Les réformes successives aggravent la perte d’attractivité du métier. Les personnels sont confrontés à des conditions de travail dégradées, à des mobilités géographiques contraintes et à une absence de perspectives salariales satisfaisantes. Les réponses ministérielles, centrées sur le « travailler plus pour gagner plus », notamment via le PACTE ou les heures supplémentaires, sont inacceptables. Elles sont inefficaces pédagogiquement, inégalitaires entre personnels et accentuent les écarts de rémunération, notamment entre les femmes et les hommes.
Dans ce contexte, les rendez-vous de carrière et les possibilités d’avancement constituent souvent les seuls leviers d’amélioration salariale. Cela leur confère un enjeu majeur pour les personnels, tout en renforçant le caractère profondément inéquitable du système actuel.
La CGT Éduc’action de Créteil réaffirme son opposition à toute logique de « carrière au mérite », fondée sur des évaluations (subjectives) ponctuelles et des choix discrétionnaires de la hiérarchie. Elle revendique une refonte complète du déroulement de carrière : un grade unique, un avancement linéaire sur 18 échelons et une déconnexion totale entre évaluation et rémunération.

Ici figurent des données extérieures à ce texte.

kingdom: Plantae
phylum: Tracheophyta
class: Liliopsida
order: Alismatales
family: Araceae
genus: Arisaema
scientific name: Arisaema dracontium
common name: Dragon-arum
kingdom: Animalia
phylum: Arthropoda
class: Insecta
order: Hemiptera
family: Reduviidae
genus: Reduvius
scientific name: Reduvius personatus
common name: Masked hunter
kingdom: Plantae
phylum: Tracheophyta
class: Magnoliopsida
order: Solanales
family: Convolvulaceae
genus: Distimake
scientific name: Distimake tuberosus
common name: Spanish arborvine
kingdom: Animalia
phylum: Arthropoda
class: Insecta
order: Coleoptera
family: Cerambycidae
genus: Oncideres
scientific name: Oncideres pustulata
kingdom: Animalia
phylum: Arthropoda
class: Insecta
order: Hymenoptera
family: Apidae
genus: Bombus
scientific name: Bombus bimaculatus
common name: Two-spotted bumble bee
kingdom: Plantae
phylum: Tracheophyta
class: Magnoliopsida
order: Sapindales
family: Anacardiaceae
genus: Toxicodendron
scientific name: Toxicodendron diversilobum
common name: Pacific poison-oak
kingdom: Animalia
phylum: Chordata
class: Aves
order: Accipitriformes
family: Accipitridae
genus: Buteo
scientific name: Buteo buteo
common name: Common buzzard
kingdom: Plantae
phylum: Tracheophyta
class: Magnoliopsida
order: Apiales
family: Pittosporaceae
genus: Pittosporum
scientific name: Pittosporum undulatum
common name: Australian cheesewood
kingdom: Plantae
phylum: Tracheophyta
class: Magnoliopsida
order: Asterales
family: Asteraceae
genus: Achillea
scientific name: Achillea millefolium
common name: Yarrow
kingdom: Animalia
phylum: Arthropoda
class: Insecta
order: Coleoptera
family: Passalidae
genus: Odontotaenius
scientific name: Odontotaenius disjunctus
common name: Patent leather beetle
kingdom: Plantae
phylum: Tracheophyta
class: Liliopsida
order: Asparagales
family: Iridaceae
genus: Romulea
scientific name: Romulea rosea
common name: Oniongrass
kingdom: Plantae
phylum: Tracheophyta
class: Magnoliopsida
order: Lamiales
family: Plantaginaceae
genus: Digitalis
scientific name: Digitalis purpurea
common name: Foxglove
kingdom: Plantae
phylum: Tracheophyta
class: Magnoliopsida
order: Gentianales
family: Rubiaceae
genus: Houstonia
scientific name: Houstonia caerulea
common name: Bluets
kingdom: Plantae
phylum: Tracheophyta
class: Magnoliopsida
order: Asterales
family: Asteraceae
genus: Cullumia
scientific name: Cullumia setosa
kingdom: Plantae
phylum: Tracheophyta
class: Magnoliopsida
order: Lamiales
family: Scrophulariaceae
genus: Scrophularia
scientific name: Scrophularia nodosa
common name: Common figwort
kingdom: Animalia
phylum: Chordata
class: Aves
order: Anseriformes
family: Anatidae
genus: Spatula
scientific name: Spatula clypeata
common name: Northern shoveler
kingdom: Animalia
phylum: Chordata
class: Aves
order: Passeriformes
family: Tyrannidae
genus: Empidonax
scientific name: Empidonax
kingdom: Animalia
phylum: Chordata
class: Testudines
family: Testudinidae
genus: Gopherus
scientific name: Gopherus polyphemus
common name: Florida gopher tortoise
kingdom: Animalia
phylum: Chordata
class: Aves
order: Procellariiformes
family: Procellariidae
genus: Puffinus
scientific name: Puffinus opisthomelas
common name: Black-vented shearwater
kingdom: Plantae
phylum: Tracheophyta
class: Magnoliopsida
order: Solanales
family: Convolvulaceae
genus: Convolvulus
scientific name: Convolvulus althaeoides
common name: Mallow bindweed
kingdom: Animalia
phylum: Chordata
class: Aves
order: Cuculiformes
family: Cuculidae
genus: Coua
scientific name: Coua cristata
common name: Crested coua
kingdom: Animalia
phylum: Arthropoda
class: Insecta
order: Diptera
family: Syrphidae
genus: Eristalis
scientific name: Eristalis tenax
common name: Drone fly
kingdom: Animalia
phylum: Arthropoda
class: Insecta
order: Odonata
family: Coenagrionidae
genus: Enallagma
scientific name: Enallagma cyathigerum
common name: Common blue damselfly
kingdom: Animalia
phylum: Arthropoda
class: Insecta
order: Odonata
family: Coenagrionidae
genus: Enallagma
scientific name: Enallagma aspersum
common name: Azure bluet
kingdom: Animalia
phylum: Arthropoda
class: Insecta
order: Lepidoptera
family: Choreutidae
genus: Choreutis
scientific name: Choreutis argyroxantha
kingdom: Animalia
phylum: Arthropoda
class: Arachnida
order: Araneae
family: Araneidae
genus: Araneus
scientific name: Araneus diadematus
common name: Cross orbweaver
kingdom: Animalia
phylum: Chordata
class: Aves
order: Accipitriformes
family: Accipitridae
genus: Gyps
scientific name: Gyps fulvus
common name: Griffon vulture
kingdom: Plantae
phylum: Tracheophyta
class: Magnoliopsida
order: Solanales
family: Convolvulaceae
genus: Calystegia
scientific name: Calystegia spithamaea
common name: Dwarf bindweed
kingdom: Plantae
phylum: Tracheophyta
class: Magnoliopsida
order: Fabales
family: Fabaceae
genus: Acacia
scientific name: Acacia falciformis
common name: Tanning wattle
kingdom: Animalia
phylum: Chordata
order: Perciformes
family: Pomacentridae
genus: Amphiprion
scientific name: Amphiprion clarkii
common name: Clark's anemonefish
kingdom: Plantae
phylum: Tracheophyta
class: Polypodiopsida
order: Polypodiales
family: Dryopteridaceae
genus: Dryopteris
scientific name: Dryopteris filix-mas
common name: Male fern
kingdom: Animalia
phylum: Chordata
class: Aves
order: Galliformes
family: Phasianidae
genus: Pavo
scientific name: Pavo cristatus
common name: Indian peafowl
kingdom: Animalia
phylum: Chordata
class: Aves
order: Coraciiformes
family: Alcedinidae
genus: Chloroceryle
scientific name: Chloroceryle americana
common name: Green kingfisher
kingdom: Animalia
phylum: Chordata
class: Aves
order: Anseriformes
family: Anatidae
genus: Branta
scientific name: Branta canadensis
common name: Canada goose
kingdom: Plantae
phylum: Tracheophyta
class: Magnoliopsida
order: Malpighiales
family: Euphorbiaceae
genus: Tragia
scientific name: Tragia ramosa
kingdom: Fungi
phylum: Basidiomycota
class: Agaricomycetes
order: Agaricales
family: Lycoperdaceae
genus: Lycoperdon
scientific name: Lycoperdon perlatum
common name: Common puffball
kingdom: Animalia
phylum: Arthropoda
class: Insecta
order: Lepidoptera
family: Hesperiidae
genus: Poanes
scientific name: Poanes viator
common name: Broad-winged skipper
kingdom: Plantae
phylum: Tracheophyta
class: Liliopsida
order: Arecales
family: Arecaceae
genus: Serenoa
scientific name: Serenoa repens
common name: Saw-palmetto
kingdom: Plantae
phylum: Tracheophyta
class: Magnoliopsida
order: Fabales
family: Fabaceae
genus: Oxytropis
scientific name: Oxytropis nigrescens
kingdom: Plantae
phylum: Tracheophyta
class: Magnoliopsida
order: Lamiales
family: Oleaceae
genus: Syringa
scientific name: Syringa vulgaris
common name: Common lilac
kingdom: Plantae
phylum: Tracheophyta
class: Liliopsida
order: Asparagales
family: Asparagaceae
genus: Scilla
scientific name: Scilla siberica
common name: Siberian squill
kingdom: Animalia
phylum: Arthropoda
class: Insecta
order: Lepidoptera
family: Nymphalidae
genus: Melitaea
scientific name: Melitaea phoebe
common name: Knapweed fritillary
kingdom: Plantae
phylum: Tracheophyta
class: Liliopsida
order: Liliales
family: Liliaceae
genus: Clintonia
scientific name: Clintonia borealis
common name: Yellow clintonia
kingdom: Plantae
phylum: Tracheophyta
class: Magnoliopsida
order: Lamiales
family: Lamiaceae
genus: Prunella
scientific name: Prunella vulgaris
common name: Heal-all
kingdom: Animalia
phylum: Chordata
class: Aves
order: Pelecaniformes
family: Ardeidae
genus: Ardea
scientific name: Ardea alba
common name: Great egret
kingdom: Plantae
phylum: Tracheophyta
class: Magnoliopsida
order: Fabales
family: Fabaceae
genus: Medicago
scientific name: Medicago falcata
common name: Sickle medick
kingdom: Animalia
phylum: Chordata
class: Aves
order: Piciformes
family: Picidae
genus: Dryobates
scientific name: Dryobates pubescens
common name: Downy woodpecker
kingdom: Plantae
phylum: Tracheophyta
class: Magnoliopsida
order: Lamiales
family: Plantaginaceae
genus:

Dans l’immédiat, nous exigeons la mise en place d’un barème national transparent, fondé sur des critères objectifs, notamment l’ancienneté, garantissant l’égalité de traitement entre les personnels.
Enfin, la CGT Éduc’action de Créteil revendique une revalorisation salariale urgente et significative : dégel immédiat du point d’indice, révision des grilles indiciaires pour compenser les pertes accumulées ces vingt dernières années, et attribution sans contrepartie d’une augmentation de 400 euros pour toutes et tous.
La CGT Éduc’action de Créteil continuera de porter ces revendications avec détermination, dans l’intérêt des personnels et du service public d’éducation.